• Objective:
Turn the listing below into a numbered list with one line per entry, skipping any blank lines.

• Provided entries:
# # # # # # #

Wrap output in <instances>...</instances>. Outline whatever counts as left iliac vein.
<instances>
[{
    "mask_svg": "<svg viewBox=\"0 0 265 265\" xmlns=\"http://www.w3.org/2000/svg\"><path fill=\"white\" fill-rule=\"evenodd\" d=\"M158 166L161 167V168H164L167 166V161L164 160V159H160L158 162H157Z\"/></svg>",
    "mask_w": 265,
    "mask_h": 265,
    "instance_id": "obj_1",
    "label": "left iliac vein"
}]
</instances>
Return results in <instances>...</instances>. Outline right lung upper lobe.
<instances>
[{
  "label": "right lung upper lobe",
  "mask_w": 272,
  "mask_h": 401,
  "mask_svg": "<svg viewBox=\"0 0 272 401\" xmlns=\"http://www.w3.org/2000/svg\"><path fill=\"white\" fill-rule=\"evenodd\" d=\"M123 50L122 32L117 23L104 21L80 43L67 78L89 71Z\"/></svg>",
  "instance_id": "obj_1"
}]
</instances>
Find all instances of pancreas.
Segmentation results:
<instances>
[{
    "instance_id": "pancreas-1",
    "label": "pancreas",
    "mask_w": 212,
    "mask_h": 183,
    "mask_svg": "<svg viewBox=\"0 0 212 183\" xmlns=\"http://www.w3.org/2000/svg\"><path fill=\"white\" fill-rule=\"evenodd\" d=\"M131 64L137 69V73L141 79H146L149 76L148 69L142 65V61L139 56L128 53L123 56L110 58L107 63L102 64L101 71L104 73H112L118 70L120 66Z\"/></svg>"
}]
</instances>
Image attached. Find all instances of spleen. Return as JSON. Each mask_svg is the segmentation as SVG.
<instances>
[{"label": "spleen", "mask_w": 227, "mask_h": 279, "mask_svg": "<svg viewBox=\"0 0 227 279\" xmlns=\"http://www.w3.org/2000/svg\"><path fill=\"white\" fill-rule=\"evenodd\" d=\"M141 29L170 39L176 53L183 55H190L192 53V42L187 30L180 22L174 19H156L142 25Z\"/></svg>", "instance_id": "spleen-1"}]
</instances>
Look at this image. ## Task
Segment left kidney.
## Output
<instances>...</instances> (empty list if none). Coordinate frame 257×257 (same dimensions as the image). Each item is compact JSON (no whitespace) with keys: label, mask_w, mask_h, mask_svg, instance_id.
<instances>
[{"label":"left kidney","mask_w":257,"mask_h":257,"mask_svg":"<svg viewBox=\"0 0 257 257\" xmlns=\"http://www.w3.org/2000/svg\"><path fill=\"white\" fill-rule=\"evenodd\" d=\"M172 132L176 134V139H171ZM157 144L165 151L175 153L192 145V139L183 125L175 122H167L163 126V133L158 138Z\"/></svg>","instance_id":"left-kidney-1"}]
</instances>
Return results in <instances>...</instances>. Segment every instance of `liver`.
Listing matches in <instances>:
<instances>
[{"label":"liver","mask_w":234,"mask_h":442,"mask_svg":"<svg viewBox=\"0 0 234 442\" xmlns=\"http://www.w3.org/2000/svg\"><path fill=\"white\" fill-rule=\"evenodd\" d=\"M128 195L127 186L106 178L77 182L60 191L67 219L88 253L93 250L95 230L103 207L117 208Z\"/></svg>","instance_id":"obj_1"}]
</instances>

# # # # # # #

• Written response:
1. Wrap output in <instances>...</instances>. Outline whatever counts as left iliac vein.
2. <instances>
3. [{
4.     "mask_svg": "<svg viewBox=\"0 0 265 265\" xmlns=\"http://www.w3.org/2000/svg\"><path fill=\"white\" fill-rule=\"evenodd\" d=\"M158 166L161 167V168H164L167 166V161L164 160V159H160L158 162H157Z\"/></svg>",
5.     "mask_w": 265,
6.     "mask_h": 265,
7.     "instance_id": "obj_1",
8.     "label": "left iliac vein"
9. }]
10. </instances>
11. Return results in <instances>...</instances>. Outline right lung upper lobe.
12. <instances>
13. [{
14.   "label": "right lung upper lobe",
15.   "mask_w": 272,
16.   "mask_h": 401,
17.   "mask_svg": "<svg viewBox=\"0 0 272 401\" xmlns=\"http://www.w3.org/2000/svg\"><path fill=\"white\" fill-rule=\"evenodd\" d=\"M123 50L122 32L117 23L104 21L80 43L67 78L89 71Z\"/></svg>",
18.   "instance_id": "obj_1"
19. }]
20. </instances>
21. Find all instances of pancreas.
22. Segmentation results:
23. <instances>
24. [{
25.     "instance_id": "pancreas-1",
26.     "label": "pancreas",
27.     "mask_w": 212,
28.     "mask_h": 183,
29.     "mask_svg": "<svg viewBox=\"0 0 212 183\" xmlns=\"http://www.w3.org/2000/svg\"><path fill=\"white\" fill-rule=\"evenodd\" d=\"M131 64L137 69V73L141 79H146L149 76L148 69L142 65V61L139 56L128 53L123 56L110 58L107 63L102 64L101 71L104 73H112L118 70L120 66Z\"/></svg>"
30. }]
31. </instances>
32. Image attached. Find all instances of spleen. Return as JSON. Each mask_svg is the segmentation as SVG.
33. <instances>
34. [{"label": "spleen", "mask_w": 227, "mask_h": 279, "mask_svg": "<svg viewBox=\"0 0 227 279\" xmlns=\"http://www.w3.org/2000/svg\"><path fill=\"white\" fill-rule=\"evenodd\" d=\"M141 29L170 39L176 53L183 55H190L192 53V42L187 30L180 22L174 19H156L142 25Z\"/></svg>", "instance_id": "spleen-1"}]
35. </instances>
36. Look at this image. ## Task
37. Segment left kidney.
38. ## Output
39. <instances>...</instances> (empty list if none). Coordinate frame 257×257 (same dimensions as the image). Each item is compact JSON (no whitespace) with keys: label, mask_w, mask_h, mask_svg, instance_id.
40. <instances>
41. [{"label":"left kidney","mask_w":257,"mask_h":257,"mask_svg":"<svg viewBox=\"0 0 257 257\" xmlns=\"http://www.w3.org/2000/svg\"><path fill=\"white\" fill-rule=\"evenodd\" d=\"M172 132L176 134V139H171ZM157 144L165 151L175 153L192 145V139L183 125L175 122H167L163 126V133L158 138Z\"/></svg>","instance_id":"left-kidney-1"}]
42. </instances>
43. Return results in <instances>...</instances>. Segment every instance of `liver`.
44. Listing matches in <instances>:
45. <instances>
46. [{"label":"liver","mask_w":234,"mask_h":442,"mask_svg":"<svg viewBox=\"0 0 234 442\" xmlns=\"http://www.w3.org/2000/svg\"><path fill=\"white\" fill-rule=\"evenodd\" d=\"M128 195L127 186L106 178L77 182L60 191L67 219L88 253L93 250L95 230L103 207L117 208Z\"/></svg>","instance_id":"obj_1"}]
47. </instances>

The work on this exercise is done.